EXERCISE PROMPT: This task calls for every entry below to be repeated exactly, without the pictures.

DATASET ENTRIES:
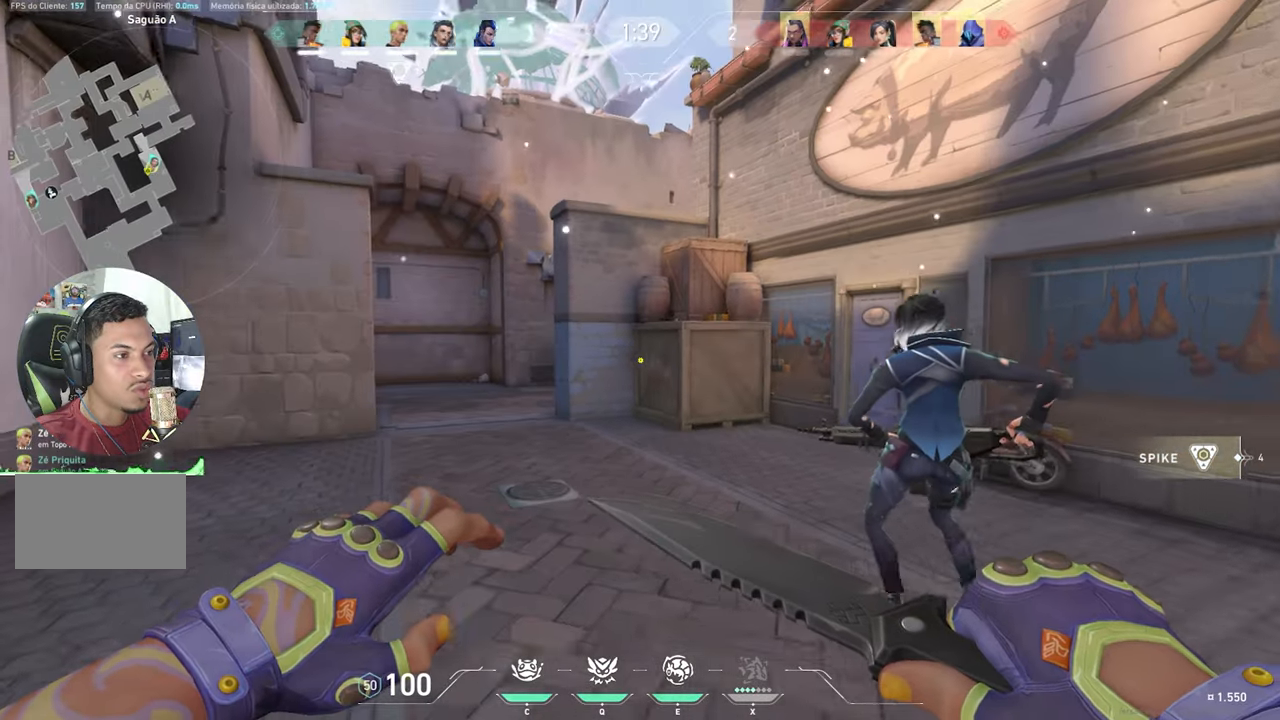
{"keys": ["a", "shift", "v", "w"], "mouse_move": "right", "events": [[267, "a", "down"]]}
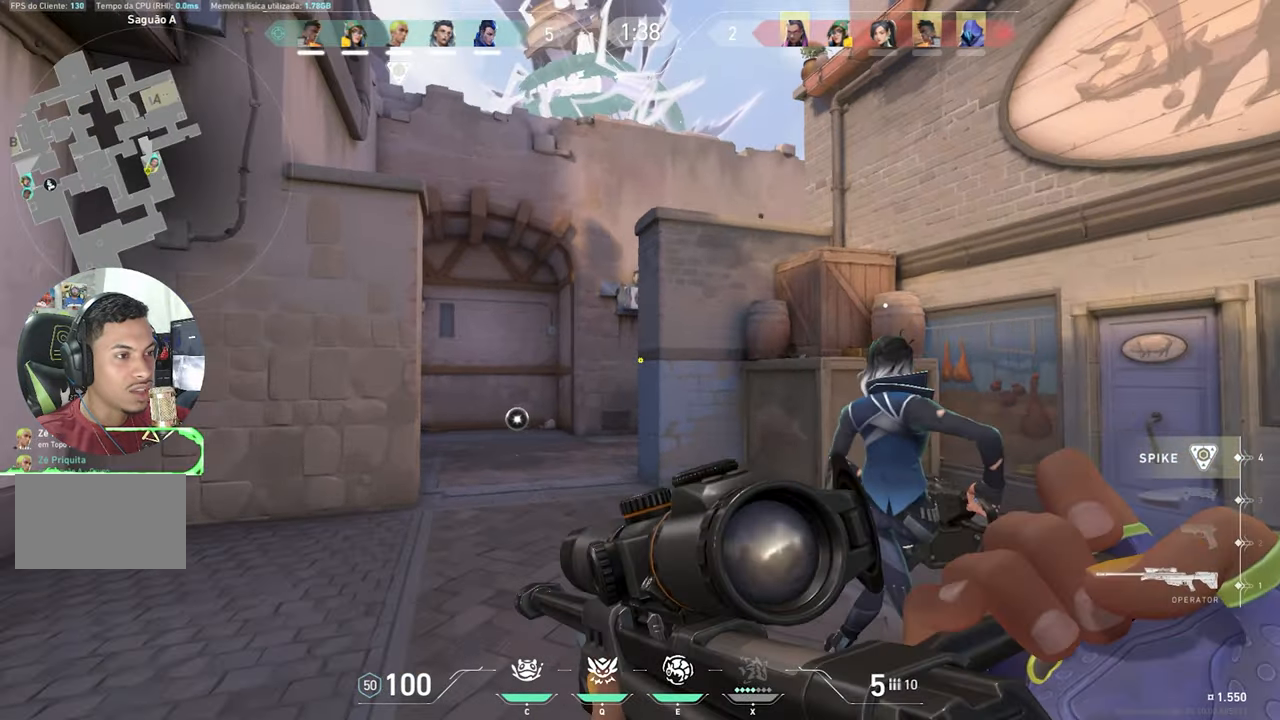
{"keys": ["shift", "v", "w"], "mouse_move": "still", "events": [[217, "a", "up"]]}
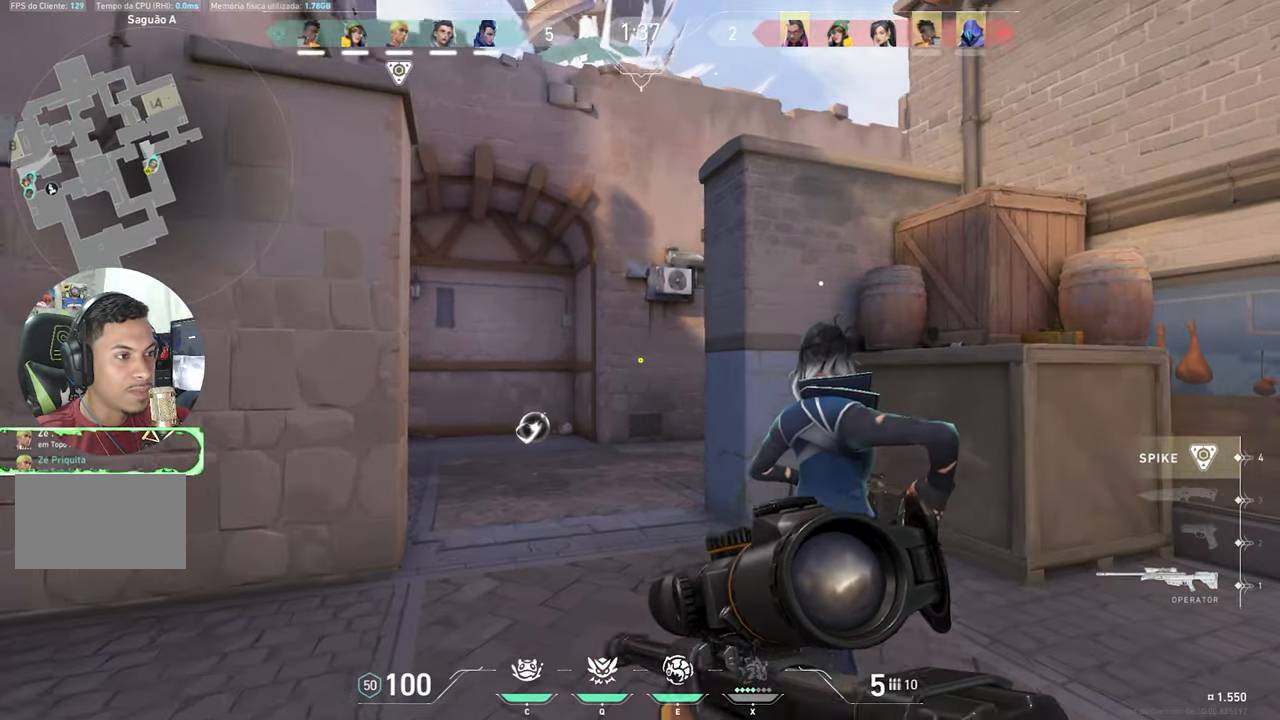
{"keys": ["shift", "v", "w"], "mouse_move": "still", "events": []}
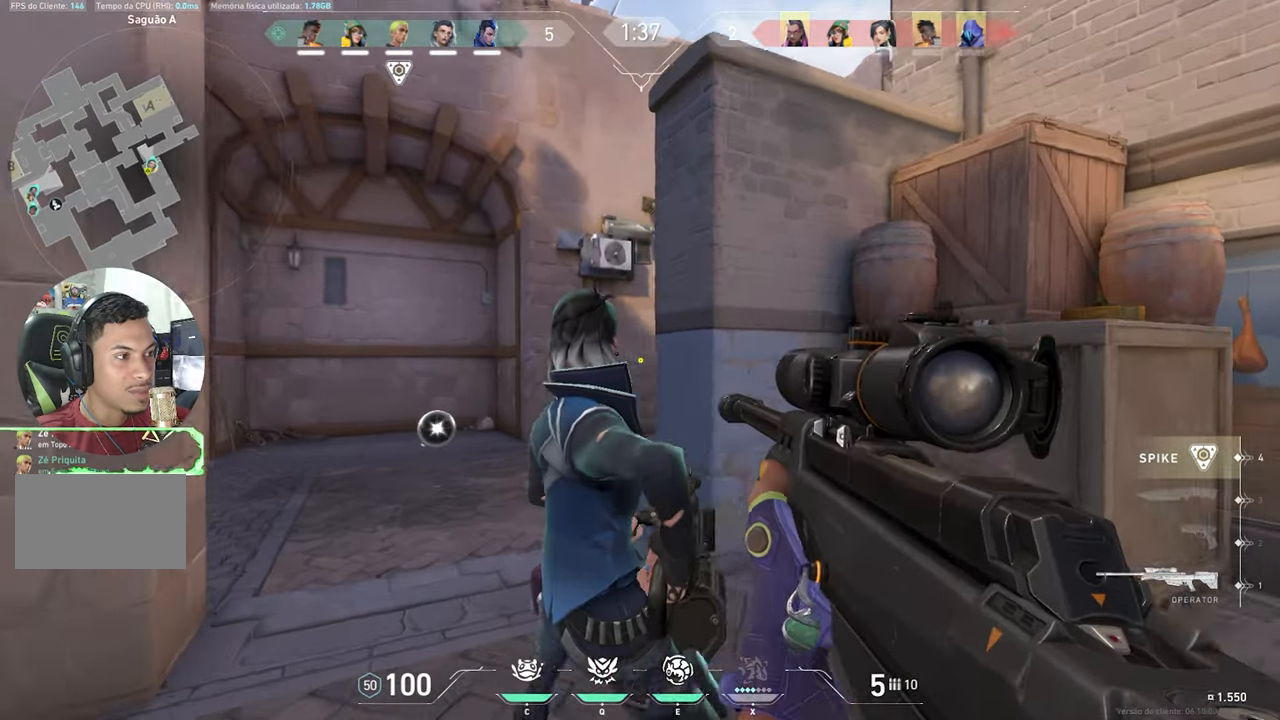
{"keys": ["a", "shift", "v"], "mouse_move": "right", "events": [[34, "a", "down"], [217, "a", "up"], [267, "a", "down"], [467, "w", "up"]]}
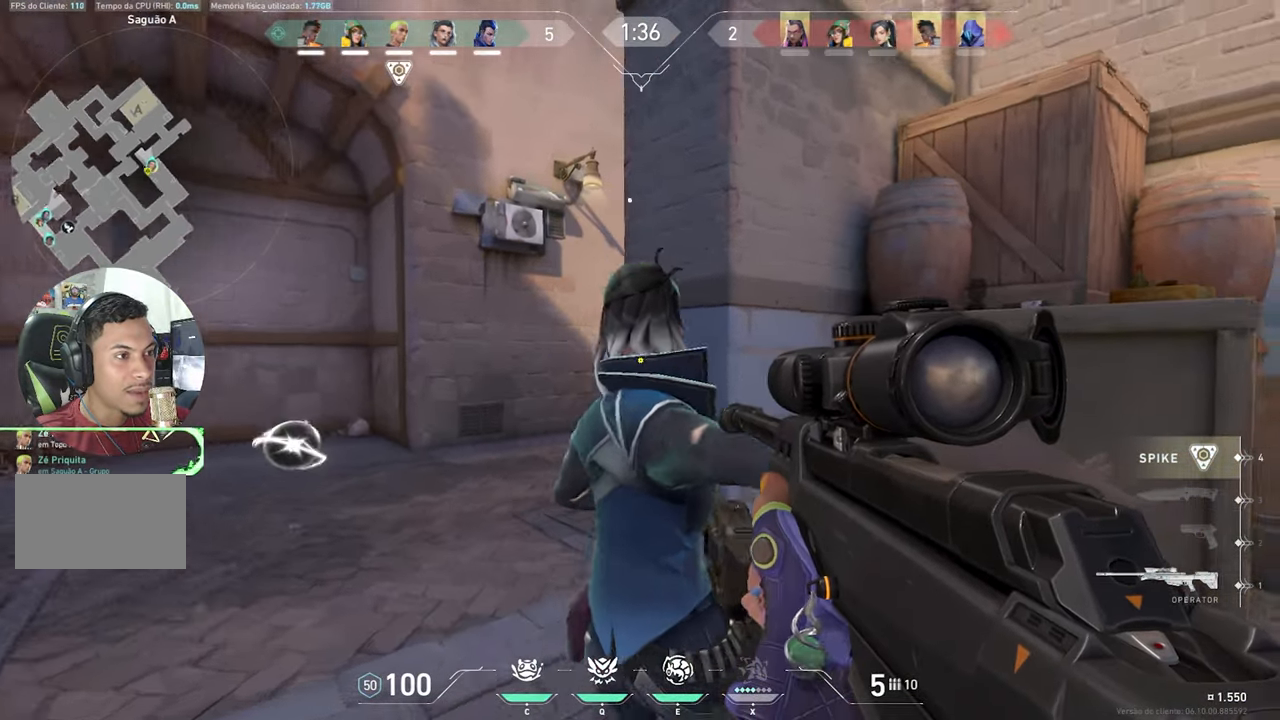
{"keys": ["a", "shift", "v", "w"], "mouse_move": "still", "events": [[484, "w", "down"]]}
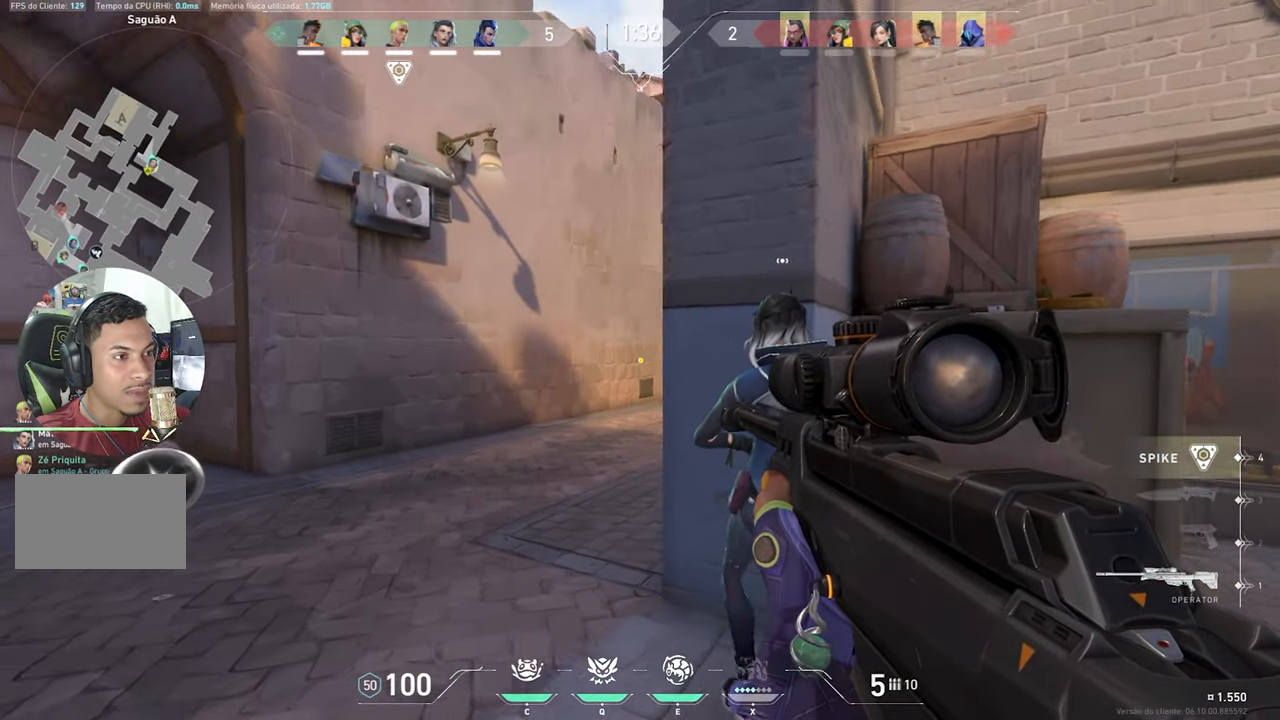
{"keys": ["a", "shift", "v", "w"], "mouse_move": "still", "events": []}
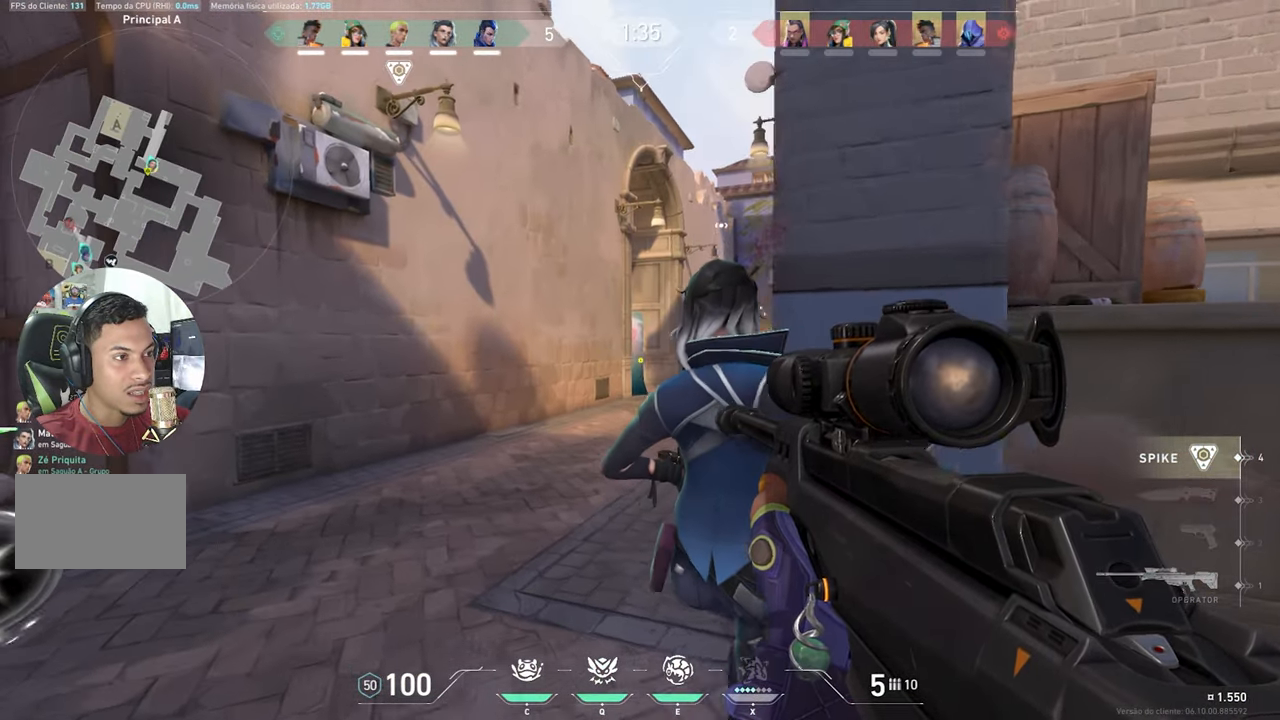
{"keys": ["a", "shift", "v"], "mouse_move": "still", "events": [[267, "w", "up"]]}
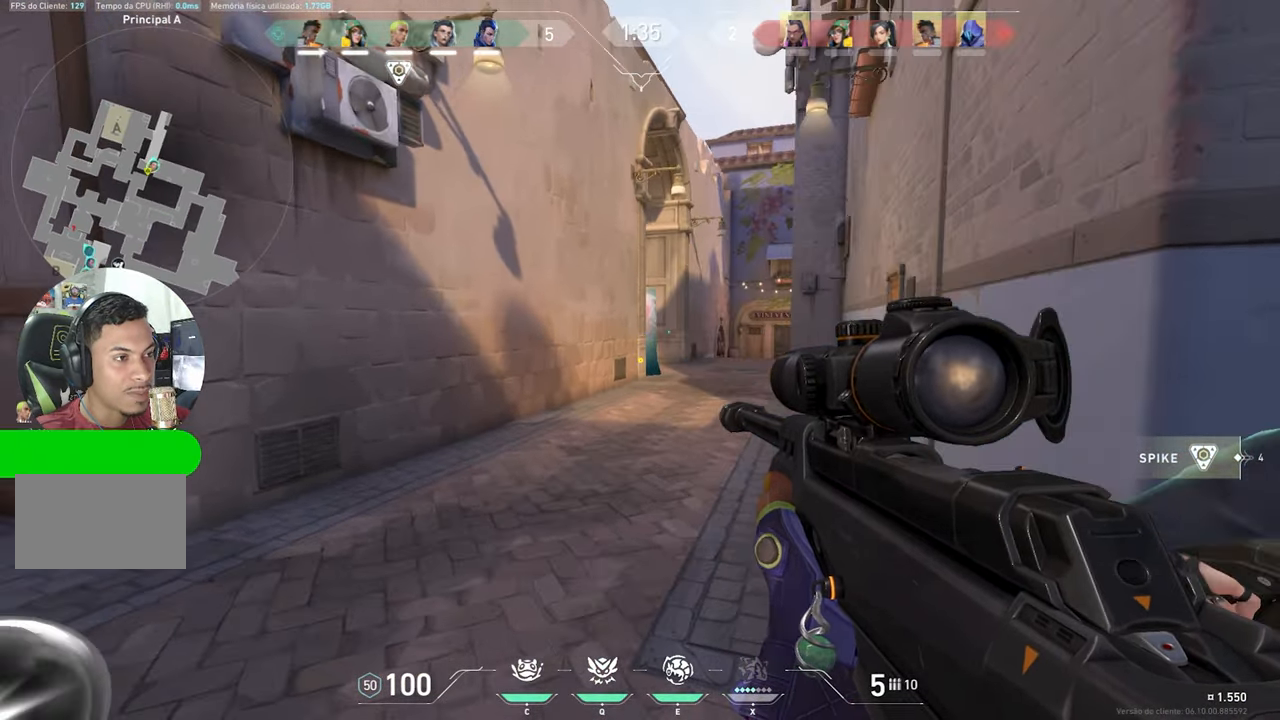
{"keys": ["shift", "v"], "mouse_move": "still", "events": [[383, "a", "up"]]}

TASK SOLUTION:
{"keys": ["a", "shift", "v", "w"], "mouse_move": "right", "events": [[267, "a", "down"]]}
{"keys": ["shift", "v", "w"], "mouse_move": "still", "events": [[217, "a", "up"]]}
{"keys": ["shift", "v", "w"], "mouse_move": "still", "events": []}
{"keys": ["a", "shift", "v"], "mouse_move": "right", "events": [[34, "a", "down"], [217, "a", "up"], [267, "a", "down"], [467, "w", "up"]]}
{"keys": ["a", "shift", "v", "w"], "mouse_move": "still", "events": [[484, "w", "down"]]}
{"keys": ["a", "shift", "v", "w"], "mouse_move": "still", "events": []}
{"keys": ["a", "shift", "v"], "mouse_move": "still", "events": [[267, "w", "up"]]}
{"keys": ["shift", "v"], "mouse_move": "still", "events": [[383, "a", "up"]]}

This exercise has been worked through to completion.